Father Garcia will join the 19 monks living at the abbey in the mountains of northeast Utah. The monks range in age from 60 to 91.

Called to realize ever - greater conformity with Christ, they observe a modification of the 1,500 - year - old Rule of St. Benedict. The monks center their lives on the seven prayers of the Divine Office. They rise at 3 a.m. for Vespers and retire at 7:30 p.m. after Vigils. Between prayers some of the monks have work assignments, including taking care of the abbey's beekeeping operation and 700 - acre farm, gardening, shoveling snow and working in the bookstore.

Candidates must be between 21 and 40, single and free of financial and family obligations, to be considered for the community. They undergo a six - month postulancy to test their resolve and then advance to a two - year novitiate, wearing the white Cistercian cloak and scapular. If the vote of the elder monks is favorable, the novice moves on to a three - year temporary profession and finally to permanent status.

"For newcomers the transition from life in today's fast - paced and stressful American society to the slowed - down, quiet way of life at Holy Trinity Abbey can be disorienting," according to the description on the abbey's website. "Some call it liberating. Although we are not completely cut off from society, we deliberately withdraw from many features of city life, even good ones, for the sake of our religious practices. Monks do not pretend to live in the Middle Ages, free of modern technology and totally self - sufficient, but monks do filter and restrict their contacts with contemporary society."

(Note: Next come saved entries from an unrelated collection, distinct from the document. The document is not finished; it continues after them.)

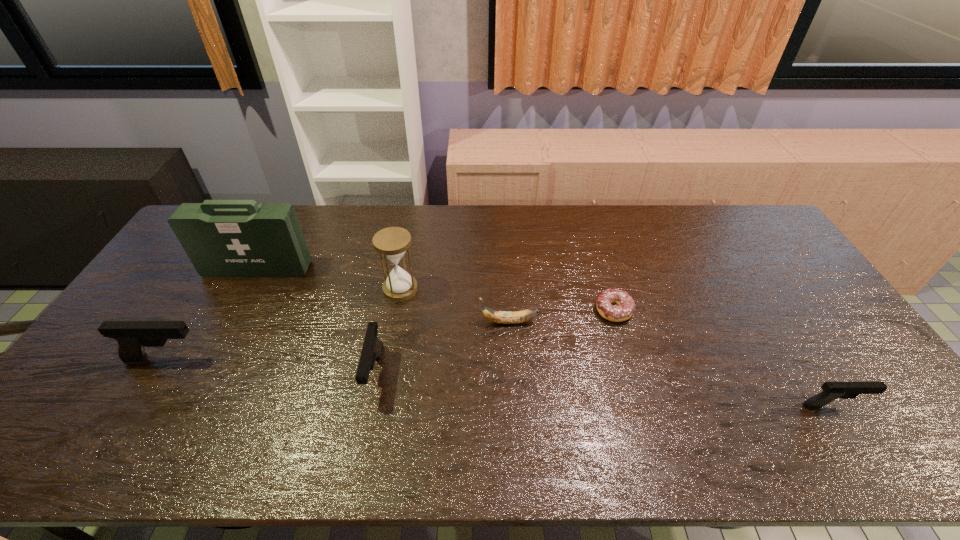
Locate which pistol is the closest to the second shortest pistol. Please provide its 2D coordinates. Your answer should be formatted as a tuple, i.e. [(x, y)], where the tuple contains the x and y coordinates of a point satisfying the conditions above.

[(132, 337)]

I want to click on pistol that is the second closest one to the third tallest object, so click(x=831, y=391).

The image size is (960, 540). In order to click on free point that satisfies the following two spatial constraints: 1. on the front-facing side of the tallest object; 2. on the front-facing side of the fifth shortest object in this screenshot , I will do `click(210, 359)`.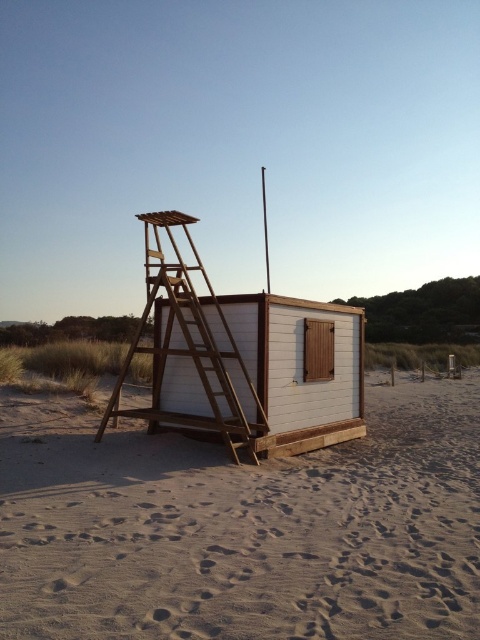
You are a maintenance worker who needs to reach the white wood beach hut at center from the sandy beige at lower center. Can you walk directly to it without any obstacles?

The sandy beige at lower center is 1.90 meters away from the white wood beach hut at center, so yes, you can walk directly to it without any obstacles since the distance is manageable.

You are standing at the origin point of the coordinate system in the image. Which direction should you move to reach the white wood beach hut at center?

The white wood beach hut at center is located at coordinate point 0.575 on the x axis and 0.627 on the y axis, so you should move towards the right and upwards from the origin point to reach it.

You are standing on the sandy beige at lower center looking up at the white wood beach hut at center. Which direction should you face to see the ladder leading to the platform?

You should face upward because the ladder leading to the platform is attached to the back of the white wood beach hut at center, which is located above the sandy beige at lower center.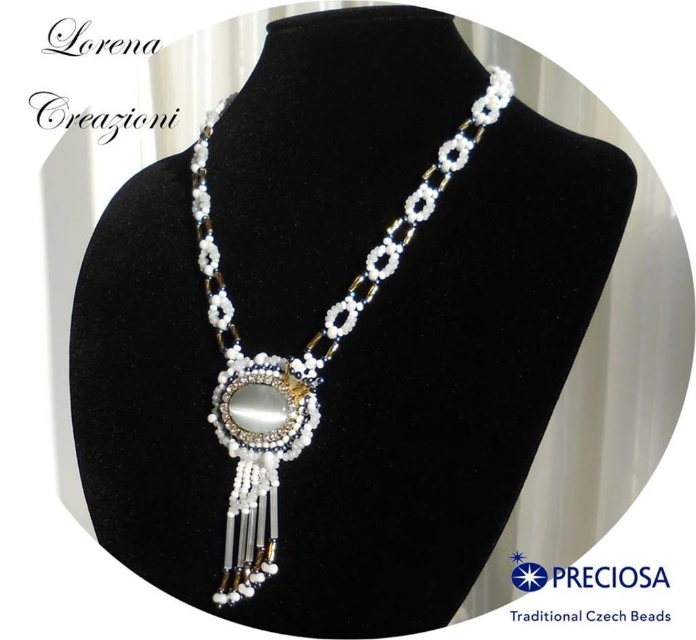
You are a photographer setting up a shot of the white beaded necklace at center. The camera you are using has a focal length of 50mm and an aperture of f2.8. To ensure the necklace is in focus, you need to calculate the hyperfocal distance. What is the hyperfocal distance required to ensure the necklace at 3.62 feet is in focus, assuming a circle of confusion of 0.03 mm for your camera sensor?

The hyperfocal distance can be calculated using the formula HFC formula, but since the necklace is 3.62 feet away, which is very close, you might need to adjust your focus point or use a smaller aperture for better depth of field. However, without precise calculations, it is recommended to focus directly on the necklace to ensure sharpness.

You are an appraiser examining the necklace displayed on the mannequin. You need to determine the spatial relationship between the white beaded necklace at center and the white beaded pendant at center. Which object is positioned to the left?

The white beaded necklace at center is to the left of the white beaded pendant at center.

You are an artisan examining the white beaded necklace at center and the white beaded pendant at center displayed on the mannequin. Which object has a greater width?

The white beaded necklace at center is wider than the white beaded pendant at center according to the description provided.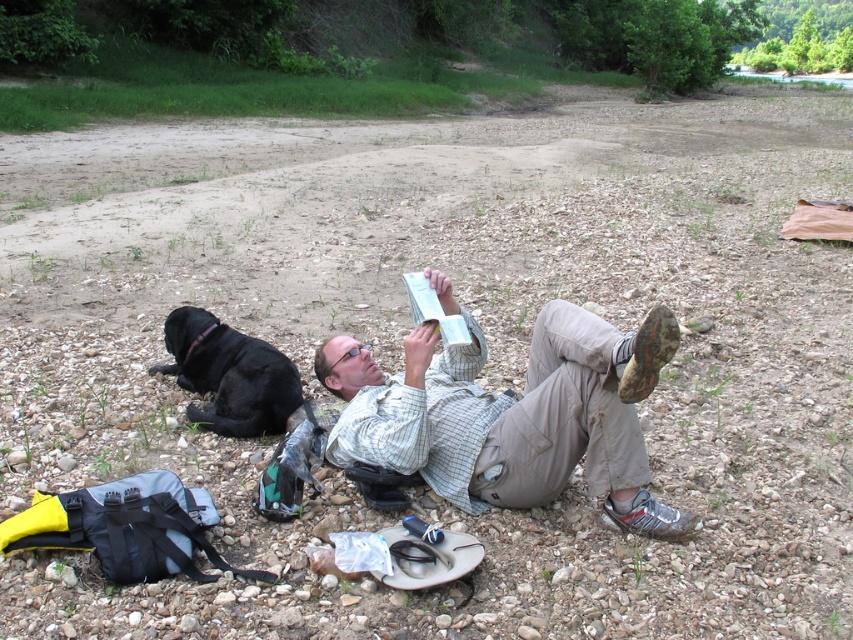
Does light brown cotton shirt at center have a greater height compared to black fur dog at lower left?

Correct, light brown cotton shirt at center is much taller as black fur dog at lower left.

Is point (454, 376) positioned behind point (250, 412)?

No, it is not.

Is point (605, 488) in front of point (218, 344)?

Yes, point (605, 488) is in front of point (218, 344).

Where is `light brown cotton shirt at center`? light brown cotton shirt at center is located at coordinates (509, 413).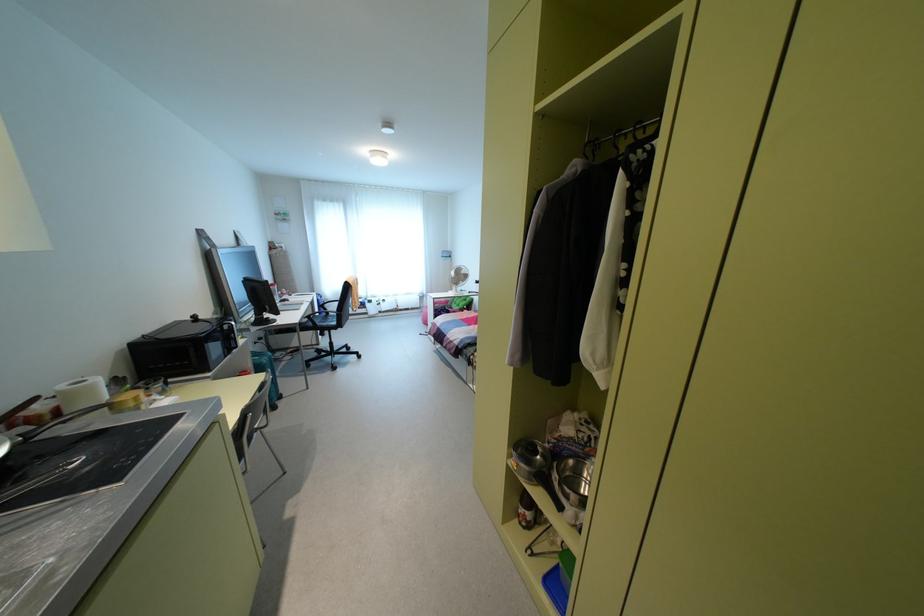
Where is `small metal pot`? small metal pot is located at coordinates (529, 459).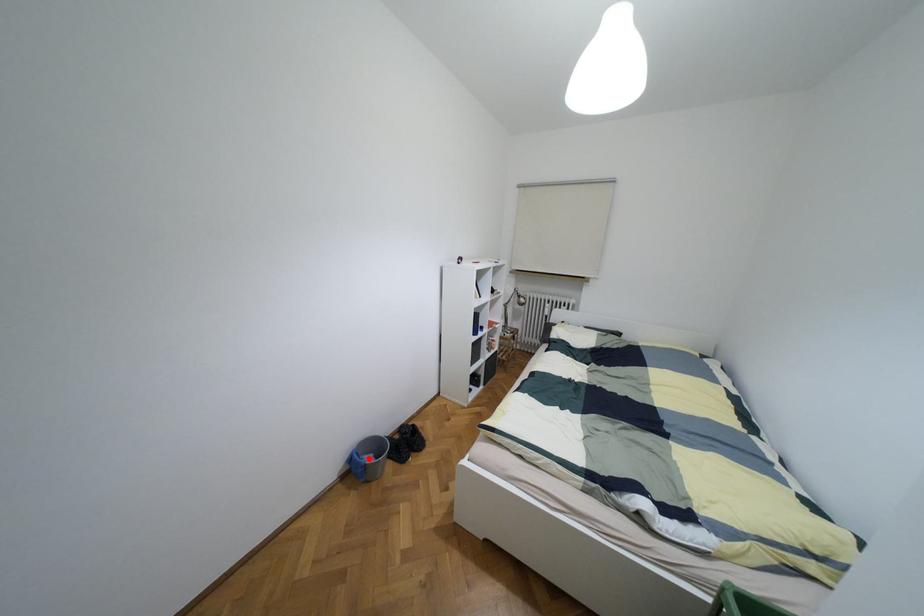
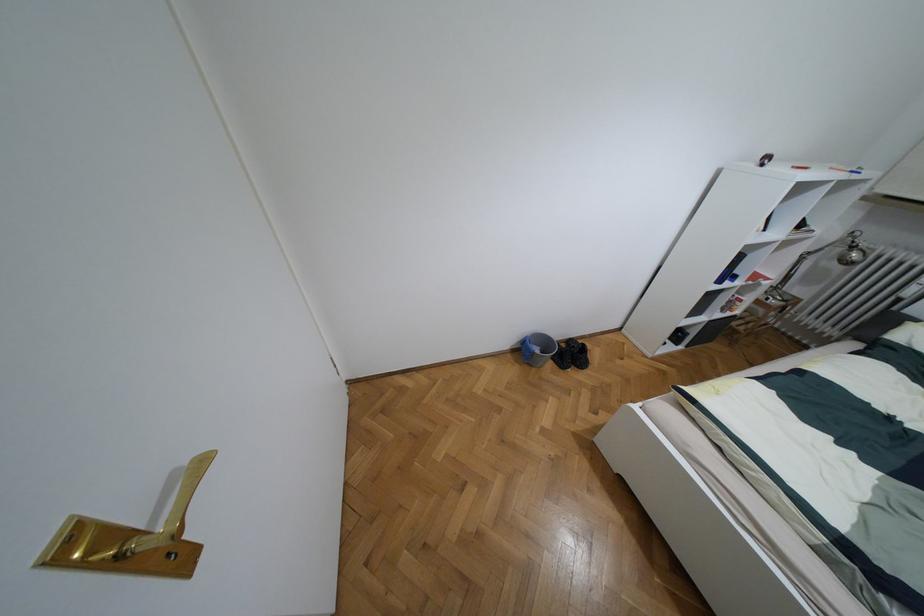
Question: A red point is marked in image1. In image2, is the corresponding 3D point closer to the camera or farther? Reply with the corresponding letter.

Choices:
 (A) The corresponding 3D point is closer.
 (B) The corresponding 3D point is farther.

Answer: (B)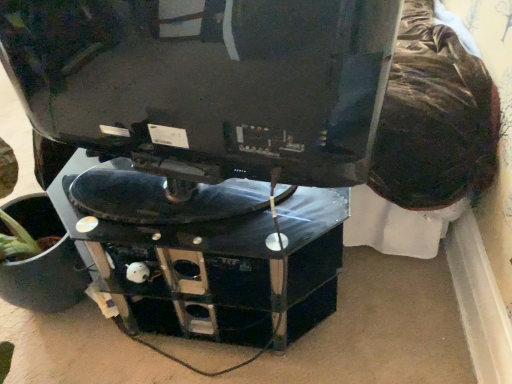
Where is `free region under matte black monitor at upper center (from a real-world perspective)`? The height and width of the screenshot is (384, 512). free region under matte black monitor at upper center (from a real-world perspective) is located at coordinates (185, 223).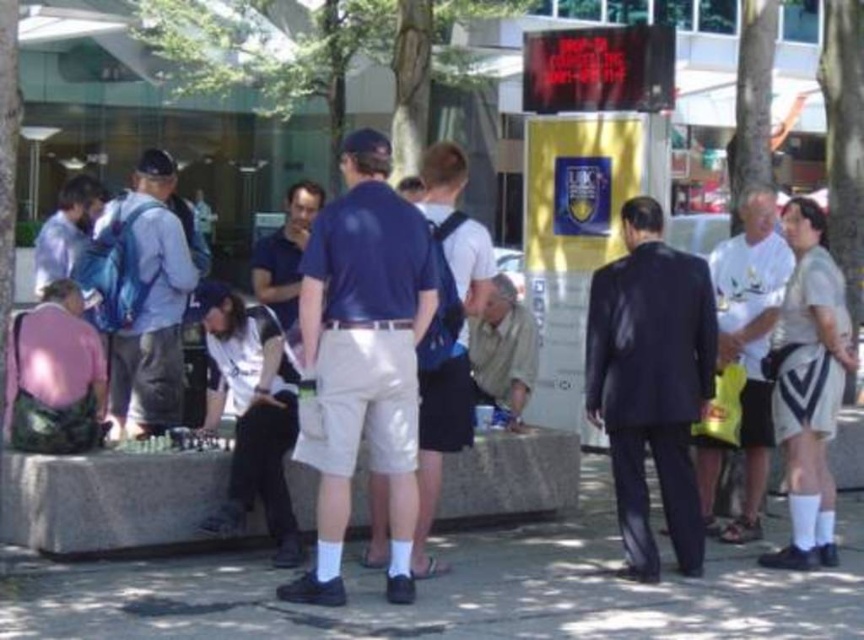
Between point (751, 586) and point (116, 378), which one is positioned behind?

Point (116, 378)

Locate an element on the screen. gray concrete pavement at center is located at coordinates (458, 589).

Which is behind, point (351, 625) or point (164, 244)?

Point (164, 244)

This screenshot has width=864, height=640. Find the location of `gray concrete pavement at center`. gray concrete pavement at center is located at coordinates (458, 589).

Looking at this image, can you confirm if dark blue leather suit at center is wider than light beige shorts at center?

Correct, the width of dark blue leather suit at center exceeds that of light beige shorts at center.

Can you confirm if dark blue leather suit at center is positioned to the right of light beige shorts at center?

Yes, dark blue leather suit at center is to the right of light beige shorts at center.

The height and width of the screenshot is (640, 864). Identify the location of dark blue leather suit at center. (651, 381).

Looking at this image, can you confirm if gray concrete pavement at center is thinner than dark blue leather suit at center?

In fact, gray concrete pavement at center might be wider than dark blue leather suit at center.

Does gray concrete pavement at center have a greater height compared to dark blue leather suit at center?

Incorrect, gray concrete pavement at center's height is not larger of dark blue leather suit at center's.

Who is more distant from viewer, [720,632] or [627,573]?

The point [627,573] is more distant.

Where is `gray concrete pavement at center`? gray concrete pavement at center is located at coordinates (458, 589).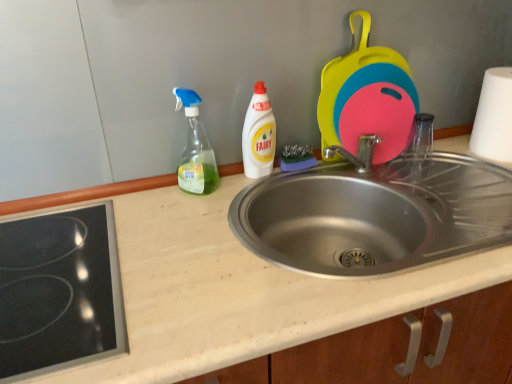
Where is `vacant space in front of white plastic bottle at center, which ranks as the 2th bottle in left-to-right order`? vacant space in front of white plastic bottle at center, which ranks as the 2th bottle in left-to-right order is located at coordinates (234, 204).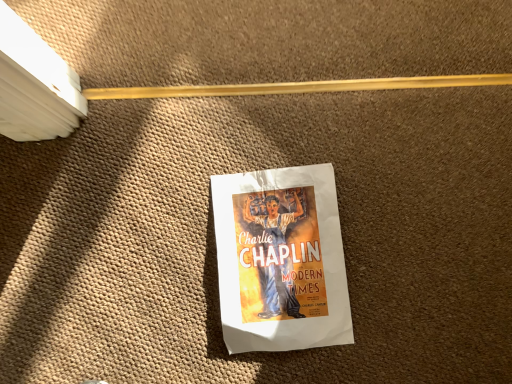
Locate an element on the screen. This screenshot has height=384, width=512. vacant area that is situated to the right of white paper poster at center is located at coordinates (417, 246).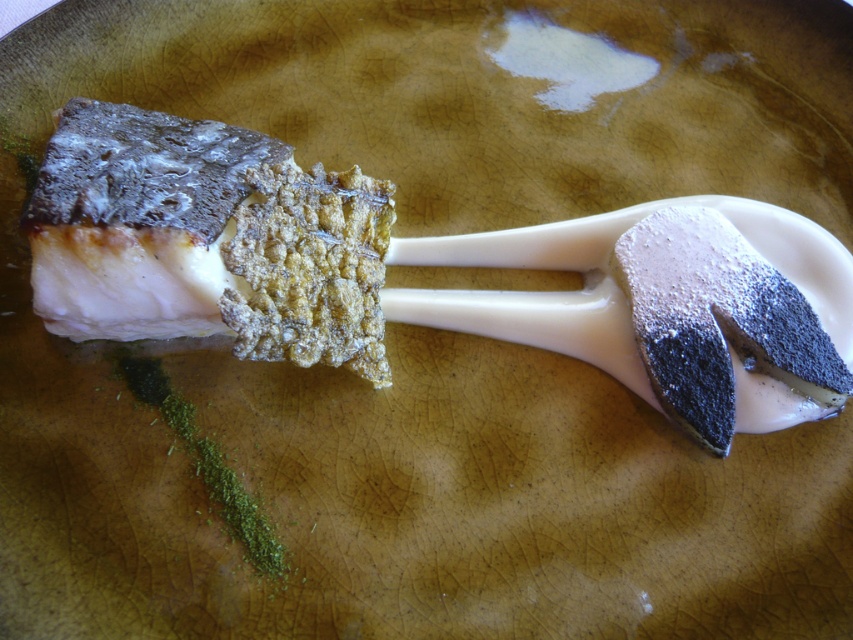
Question: Is white creamy fish at center above smooth white cream at center?

Choices:
 (A) yes
 (B) no

Answer: (A)

Question: Which object is closer to the camera taking this photo?

Choices:
 (A) smooth white cream at center
 (B) white creamy fish at center

Answer: (B)

Question: Can you confirm if white creamy fish at center is smaller than smooth white cream at center?

Choices:
 (A) no
 (B) yes

Answer: (A)

Question: Which of the following is the closest to the observer?

Choices:
 (A) white creamy fish at center
 (B) smooth white cream at center

Answer: (A)

Question: Considering the relative positions of white creamy fish at center and smooth white cream at center in the image provided, where is white creamy fish at center located with respect to smooth white cream at center?

Choices:
 (A) below
 (B) above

Father Garcia was admitted as a volunteer based on an essay he wrote to the vocations director, focusing on his desire to return to the faith life he experienced as a young man. His status is short - term but could be extended after a trial period if both parties agree, said the abbot, Father David Altman. Father Garcia has donated his library to St. Patrick Seminary, keeping only his eight Breviaries - four each in Spanish and English. They are the prayer books priests use to recite the Liturgy of Hours, which is synonymous with the Divine Office monks have prayed formally since the 6th century and long before that in forms borrowed from Judaism.

At St. Anthony he is a part of a group that prays Vigils in Spanish every day at 6 a.m. and Vespers five times a week in the evening.

"It's one of the greatest joys of my life to be in the church with the people praying the Liturgy of the Hours," he said. "It's what I hope to do the rest of my life - praying the Liturgy of the Hours with the monks, yeah, seven times a day."